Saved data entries
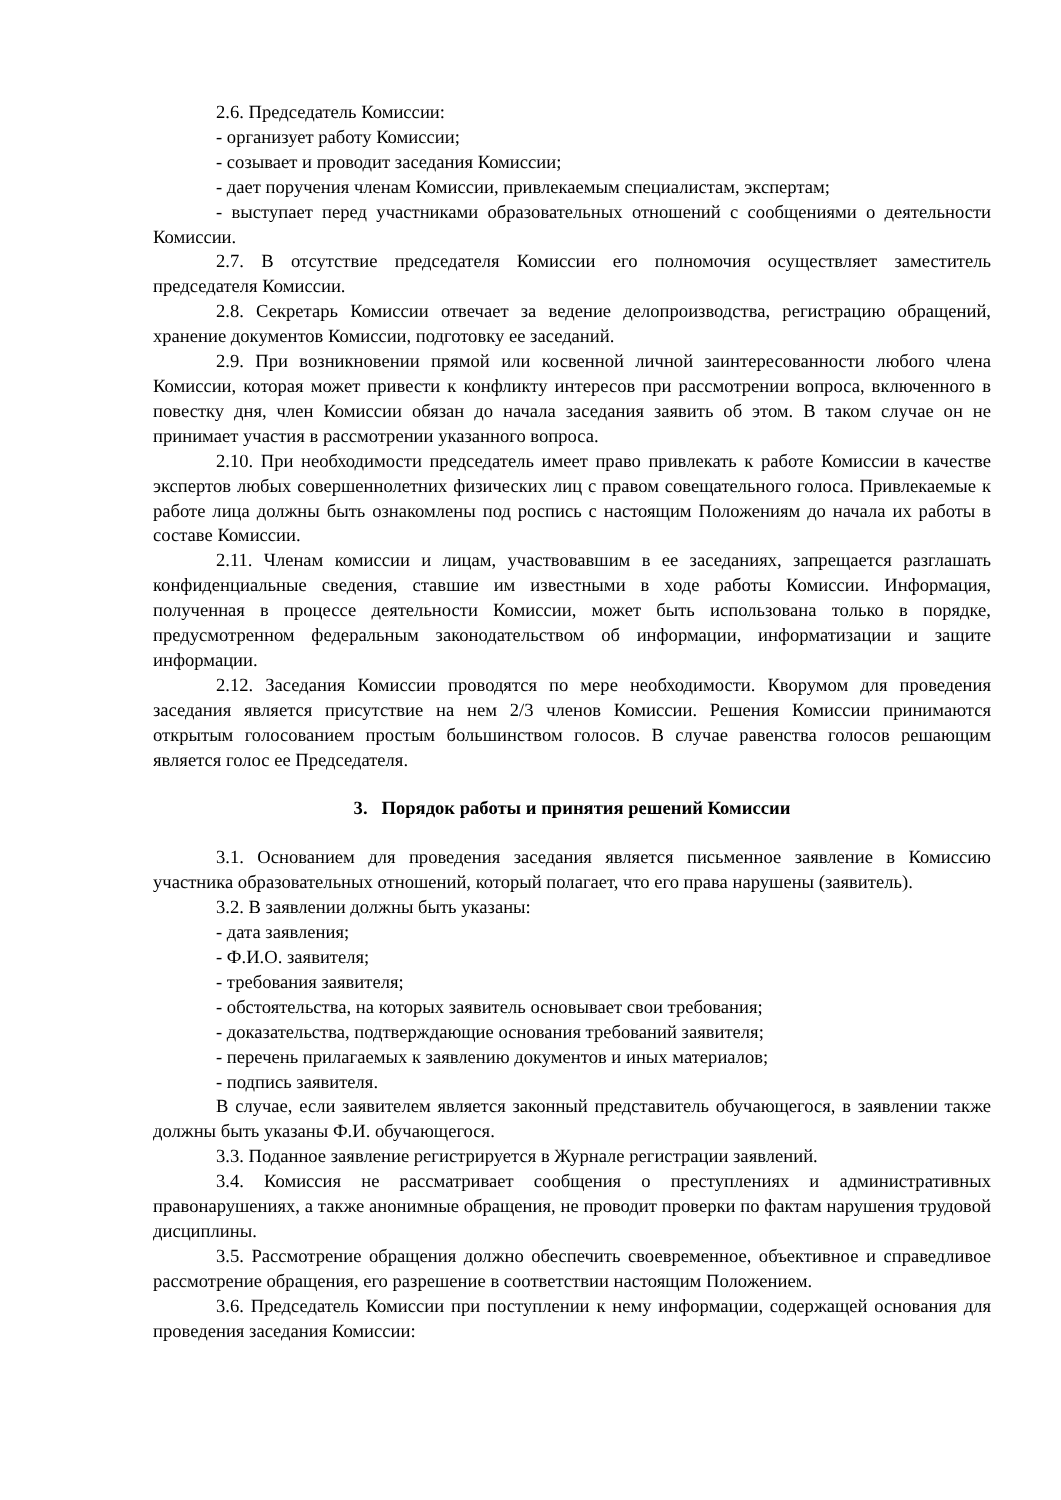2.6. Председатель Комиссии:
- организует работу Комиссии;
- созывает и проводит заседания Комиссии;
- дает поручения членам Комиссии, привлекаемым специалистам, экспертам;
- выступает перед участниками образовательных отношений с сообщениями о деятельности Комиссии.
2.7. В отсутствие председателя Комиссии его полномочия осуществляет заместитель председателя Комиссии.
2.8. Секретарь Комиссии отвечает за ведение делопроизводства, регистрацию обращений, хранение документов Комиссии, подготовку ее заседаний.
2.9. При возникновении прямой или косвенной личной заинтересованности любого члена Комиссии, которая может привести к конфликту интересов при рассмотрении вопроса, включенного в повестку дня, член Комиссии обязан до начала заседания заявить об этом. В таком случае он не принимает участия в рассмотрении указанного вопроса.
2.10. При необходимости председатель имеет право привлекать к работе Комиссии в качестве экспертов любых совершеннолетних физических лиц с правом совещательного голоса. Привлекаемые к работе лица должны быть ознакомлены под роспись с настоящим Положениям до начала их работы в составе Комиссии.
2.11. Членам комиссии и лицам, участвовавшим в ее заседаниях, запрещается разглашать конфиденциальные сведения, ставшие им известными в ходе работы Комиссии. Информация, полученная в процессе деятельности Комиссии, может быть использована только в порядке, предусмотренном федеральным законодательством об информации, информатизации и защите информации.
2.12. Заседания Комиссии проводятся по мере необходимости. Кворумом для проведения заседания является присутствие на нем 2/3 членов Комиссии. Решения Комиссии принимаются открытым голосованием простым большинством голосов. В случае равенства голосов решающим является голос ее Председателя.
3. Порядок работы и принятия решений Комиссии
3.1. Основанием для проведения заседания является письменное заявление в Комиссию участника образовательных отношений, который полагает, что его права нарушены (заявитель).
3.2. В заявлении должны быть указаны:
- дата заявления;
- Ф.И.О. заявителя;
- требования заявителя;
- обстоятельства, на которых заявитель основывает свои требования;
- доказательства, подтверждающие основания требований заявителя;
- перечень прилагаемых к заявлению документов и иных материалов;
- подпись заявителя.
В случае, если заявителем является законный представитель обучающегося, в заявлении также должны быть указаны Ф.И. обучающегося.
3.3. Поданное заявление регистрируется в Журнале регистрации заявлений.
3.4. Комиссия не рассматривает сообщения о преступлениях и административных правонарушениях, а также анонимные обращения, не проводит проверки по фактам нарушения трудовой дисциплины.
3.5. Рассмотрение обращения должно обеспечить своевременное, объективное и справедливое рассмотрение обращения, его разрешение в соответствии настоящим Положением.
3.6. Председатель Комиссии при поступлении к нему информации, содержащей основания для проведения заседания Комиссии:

▸ **TASK PROMPT**:
Look above for the line holding "- обстоятельства, на". Print it and every line after it, exactly, through the line holding "- подпись заявителя.".

▸ **ANSWER FOR THIS EXERCISE**:
- обстоятельства, на которых заявитель основывает свои требования;
- доказательства, подтверждающие основания требований заявителя;
- перечень прилагаемых к заявлению документов и иных материалов;
- подпись заявителя.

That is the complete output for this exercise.